Data excerpts:
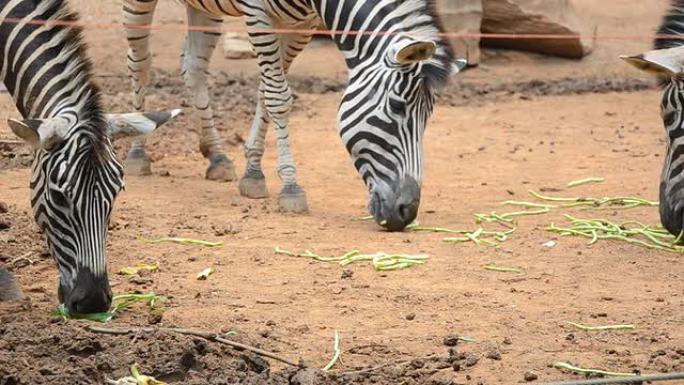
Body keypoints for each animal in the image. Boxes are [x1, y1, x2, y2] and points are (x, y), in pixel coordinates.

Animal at [123, 0, 464, 231]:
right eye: (396, 107)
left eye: (428, 117)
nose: (407, 212)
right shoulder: (258, 14)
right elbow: (278, 95)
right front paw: (290, 187)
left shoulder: (303, 24)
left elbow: (267, 90)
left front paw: (253, 172)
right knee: (140, 64)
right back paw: (138, 153)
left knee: (193, 68)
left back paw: (217, 157)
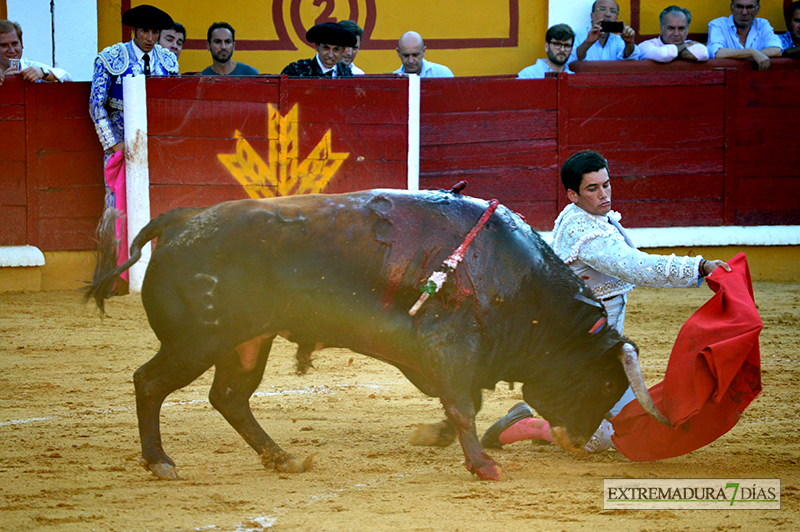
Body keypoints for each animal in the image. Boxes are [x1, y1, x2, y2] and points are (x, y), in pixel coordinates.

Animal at [86, 189, 664, 480]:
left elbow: (464, 402)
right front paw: (483, 465)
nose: (581, 442)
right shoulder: (451, 344)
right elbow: (463, 404)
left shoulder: (456, 355)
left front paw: (437, 437)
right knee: (150, 382)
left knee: (229, 396)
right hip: (196, 342)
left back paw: (282, 458)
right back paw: (161, 462)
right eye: (604, 382)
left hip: (246, 342)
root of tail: (183, 220)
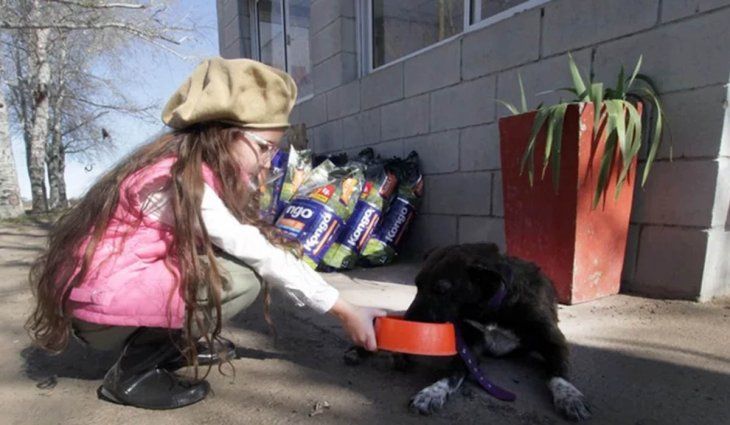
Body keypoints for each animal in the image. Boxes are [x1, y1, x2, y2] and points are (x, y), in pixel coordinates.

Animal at [344, 243, 588, 420]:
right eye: (417, 285)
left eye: (441, 290)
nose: (410, 321)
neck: (493, 308)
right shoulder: (469, 345)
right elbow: (452, 373)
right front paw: (433, 392)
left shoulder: (553, 341)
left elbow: (557, 372)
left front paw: (569, 396)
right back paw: (362, 350)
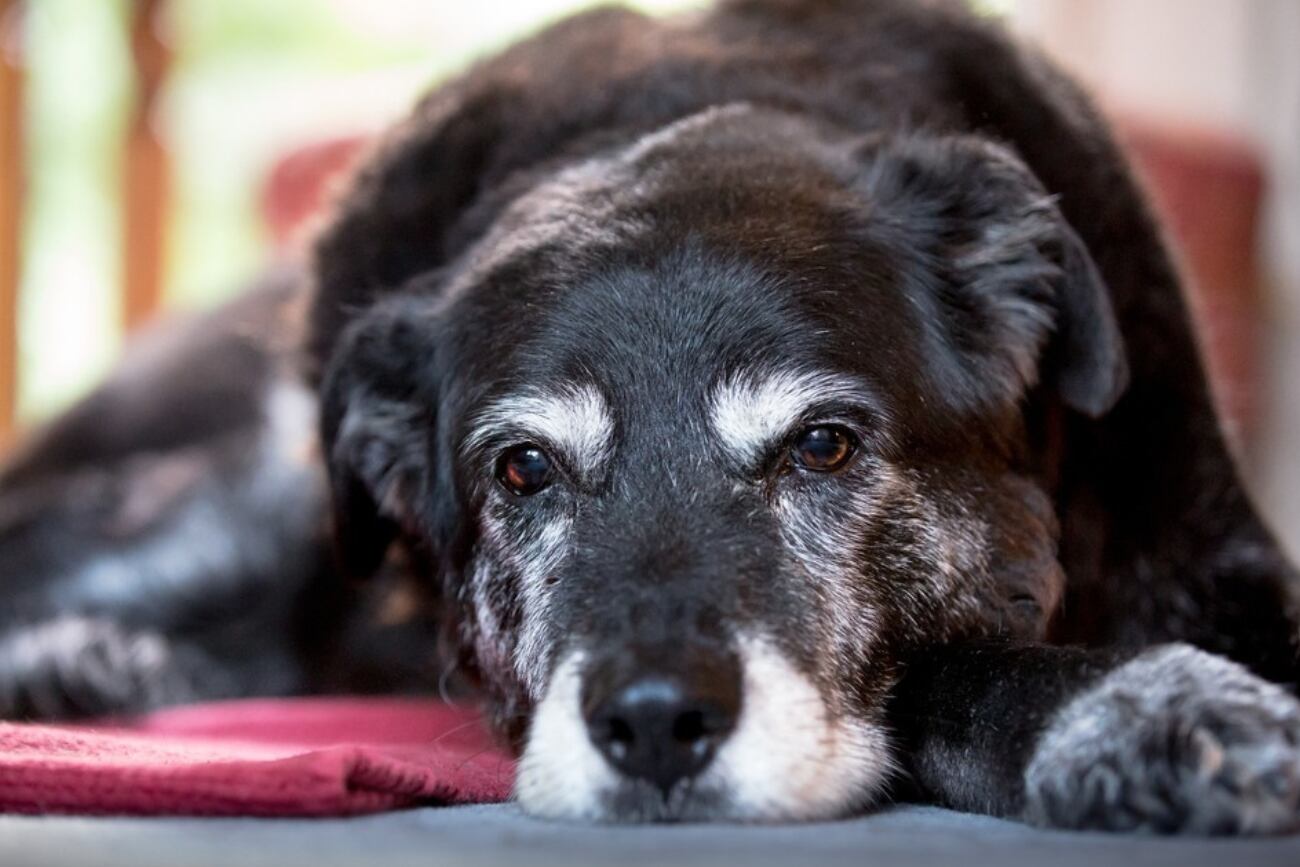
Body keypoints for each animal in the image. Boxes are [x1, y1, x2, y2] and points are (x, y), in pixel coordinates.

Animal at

• **WHAT TO PRODUCE**
Each record needs to be reproduced exactly, and no image should be carried over.

• **ANSWER SECTION**
Body keypoints for each animal in the image. Boxes are [x1, y1, x2, y2] and points are (x, y), in pixel coordinates.

Animal at [123, 0, 464, 231]:
right eye: (396, 107)
left eye: (428, 117)
nose: (407, 212)
right shoulder: (258, 14)
right elbow: (278, 95)
right front paw: (290, 187)
left shoulder: (303, 24)
left elbow: (267, 90)
left front paw: (253, 172)
right knee: (140, 64)
right back paw: (138, 153)
left knee: (193, 68)
left back paw: (217, 157)
Body keypoints for each animal in the image. Boxes are [x1, y1, x2, y2] and points are (x, y), in pixel coordinates.

Animal at [86, 189, 664, 480]:
left elbow: (464, 402)
right front paw: (483, 465)
nose: (581, 442)
right shoulder: (451, 344)
right elbow: (463, 404)
left shoulder: (456, 355)
left front paw: (437, 437)
right knee: (150, 382)
left knee: (229, 396)
right hip: (196, 342)
left back paw: (282, 458)
right back paw: (161, 462)
right eye: (604, 382)
left hip: (246, 342)
root of tail: (183, 220)
Body keypoints for each animal in the image. Boxes are [x1, y1, x2, y2] and points are (x, y), in pixel coordinates.

Animal at [344, 243, 588, 420]:
right eye: (417, 285)
left eye: (441, 290)
nose: (410, 321)
neck: (493, 308)
right shoulder: (469, 345)
right elbow: (452, 373)
right front paw: (433, 392)
left shoulder: (553, 341)
left elbow: (557, 372)
left front paw: (569, 396)
right back paw: (362, 350)
Body keypoints for each animal in the image. Boxes are [x1, y1, x2, y2] and points are (x, y), in pixel coordinates.

Animal at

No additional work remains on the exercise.